Emerging data explore AC-262 in androgen-deprived brain models. It upregulates BDNF in hippocampal neurons. It supports synaptic spine density. Rodent maze tasks show spatial memory retention, which fuels the AR-neuroplasticity hypotheses.

Side Effects in Preclinical Models

Labs monitor AC-262 closely for dose-dependent effects as it shows a wide therapeutic window, but high doses reveal profiles in preclinical models.

• Minimal prostate weight increase
• Mild testosterone suppression
• Temporary libido decrease
• Transient fatigue
• Elevation of liver enzymes.
• Mild increase in hematocrit
• Transient hypercalcemia
• Liver Injury
• Severe muscle damage
• Tendon rupture
• Behavioral changes

Why Choose BehemothLabz for AC-262?

BehemothLabz is best at providing AC-262 for intensive research. They offer products with purity>99% HPLC, tested by a third party to verify purity.

Key advantages:

• Fast international delivery
• Expert advice
• Verified payments
• Bulk options

Legal Status

AC-262 qualifies as a research chemical. It is not FDA-approved for any clinical trials. Authorities restrict it to licensed lab use only.

Disclaimer: BehemothLabz products are intended for laboratory use only. Strictly for laboratory research use only, not as diagnostic, therapeutic, or human.

FAQs

What are the benefits of AC-262 in the preclinical model?

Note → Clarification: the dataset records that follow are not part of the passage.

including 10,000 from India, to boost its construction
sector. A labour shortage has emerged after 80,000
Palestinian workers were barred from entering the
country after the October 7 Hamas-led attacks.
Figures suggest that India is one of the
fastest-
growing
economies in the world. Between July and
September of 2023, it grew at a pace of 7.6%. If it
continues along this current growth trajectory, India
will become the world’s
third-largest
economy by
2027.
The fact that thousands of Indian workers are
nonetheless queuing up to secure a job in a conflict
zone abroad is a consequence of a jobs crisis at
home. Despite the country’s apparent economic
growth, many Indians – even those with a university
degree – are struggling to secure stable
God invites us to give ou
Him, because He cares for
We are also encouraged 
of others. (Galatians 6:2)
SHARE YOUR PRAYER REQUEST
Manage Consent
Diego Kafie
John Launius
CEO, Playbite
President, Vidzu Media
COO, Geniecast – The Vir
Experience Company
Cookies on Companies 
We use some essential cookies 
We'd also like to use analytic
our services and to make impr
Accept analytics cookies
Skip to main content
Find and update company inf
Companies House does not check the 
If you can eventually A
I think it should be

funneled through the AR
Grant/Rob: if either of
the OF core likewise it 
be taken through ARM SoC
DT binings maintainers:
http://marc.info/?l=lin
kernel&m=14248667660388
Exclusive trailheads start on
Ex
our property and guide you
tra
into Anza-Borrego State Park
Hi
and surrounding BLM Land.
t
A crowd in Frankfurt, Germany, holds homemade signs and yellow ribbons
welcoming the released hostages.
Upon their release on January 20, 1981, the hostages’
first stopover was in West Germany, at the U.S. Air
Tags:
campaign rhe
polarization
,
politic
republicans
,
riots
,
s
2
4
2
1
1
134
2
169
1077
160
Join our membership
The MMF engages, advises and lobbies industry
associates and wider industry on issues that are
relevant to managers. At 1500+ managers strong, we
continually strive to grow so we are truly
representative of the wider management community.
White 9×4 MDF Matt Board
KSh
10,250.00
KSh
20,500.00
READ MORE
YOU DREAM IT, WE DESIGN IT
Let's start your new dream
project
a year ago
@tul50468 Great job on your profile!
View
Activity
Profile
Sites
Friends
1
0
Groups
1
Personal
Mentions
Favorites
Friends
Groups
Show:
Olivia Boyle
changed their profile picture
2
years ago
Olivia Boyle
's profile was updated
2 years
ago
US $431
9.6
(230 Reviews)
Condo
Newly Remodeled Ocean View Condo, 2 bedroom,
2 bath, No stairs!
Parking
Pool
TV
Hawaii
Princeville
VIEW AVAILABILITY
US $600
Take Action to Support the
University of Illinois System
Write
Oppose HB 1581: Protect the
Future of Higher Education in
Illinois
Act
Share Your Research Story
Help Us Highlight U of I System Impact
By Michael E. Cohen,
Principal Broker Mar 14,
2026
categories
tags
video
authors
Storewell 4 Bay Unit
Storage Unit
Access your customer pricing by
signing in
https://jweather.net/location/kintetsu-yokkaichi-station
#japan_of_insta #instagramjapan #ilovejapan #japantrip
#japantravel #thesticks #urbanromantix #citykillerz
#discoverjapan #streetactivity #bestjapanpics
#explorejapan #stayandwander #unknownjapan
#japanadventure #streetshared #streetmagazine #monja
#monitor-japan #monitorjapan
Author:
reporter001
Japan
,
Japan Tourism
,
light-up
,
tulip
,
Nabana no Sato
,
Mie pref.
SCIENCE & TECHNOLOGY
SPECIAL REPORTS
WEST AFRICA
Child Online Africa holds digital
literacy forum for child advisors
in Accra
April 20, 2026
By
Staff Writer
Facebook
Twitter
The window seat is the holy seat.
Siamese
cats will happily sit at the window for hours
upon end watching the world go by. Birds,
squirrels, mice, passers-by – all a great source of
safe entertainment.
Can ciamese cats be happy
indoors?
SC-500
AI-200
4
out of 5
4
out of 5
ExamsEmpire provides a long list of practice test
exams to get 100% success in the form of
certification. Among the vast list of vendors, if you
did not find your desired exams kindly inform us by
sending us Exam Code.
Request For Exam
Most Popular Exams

AC-262 increases muscle weight, and bone density is considered a marker of anabolic activity in castrated rat models.

How does AC-262 work?

AC-262 is a partial agonist at the androgen receptor; that is, it binds receptors in muscle and bone tissue to stimulate growth, but it has a much lower affinity for the prostate and seminal vesicles than testosterone does.

Is AC-262 suppressive to testosterone in preclinical models?

Yes, it is capable of suppressing the production of natural testosterone, as most SARMs do.

Is AC-262 legal?

AC-262 has not been approved by the FDA for use in human food and is considered a research chemical.

Where to buy AC-262 online?

BehemothLabz would be the ideal company where AC-262 of high quality is available, and shipping is trusted in the US and abroad.

References

1.     Barrios, M.M., Deconinck, E., Vanhee, C., Lamme, E.K., ‘t Hart‐Bakker, I., Syversen, P.V., Bøyum, O., Li‐Ship, G., Young, S., Blazewicz, A. and Poplawska, M., 2025. SARMs, Metabolic Modulators and Growth Hormone Secretagogues in Suspected Illegal Medicines, Bought as Sport Performance Enhancers: A Retro‐and Prospective Study Within the GEON. Drug Testing and Analysis.
2.     Wen, J., Syed, B., Leapart, J., Shehabat, M., Ansari, U., Akhtar, M., Razick, D. and Pai, D., 2025. Selective androgen receptor modulators (SARMs) effects on physical performance: a systematic review of randomized control trials. Clinical endocrinology, 102(1), pp.3-27.
3.     Borecki, R., Byczkiewicz, P. and Słowikowska-Hilczer, J., 2025. Selective androgen receptor modulators (SARMs)—potential anabolic drugs for the treatment of cachexia and frailty syndrome. Endokrynologia Polska.
4.     Barsky, S.T. and Monks, D.A., 2025. The role of androgens and global and tissue-specific androgen receptor expression on body composition, exercise adaptation, and performance. Biology of Sex Differences, 16(1), p.28.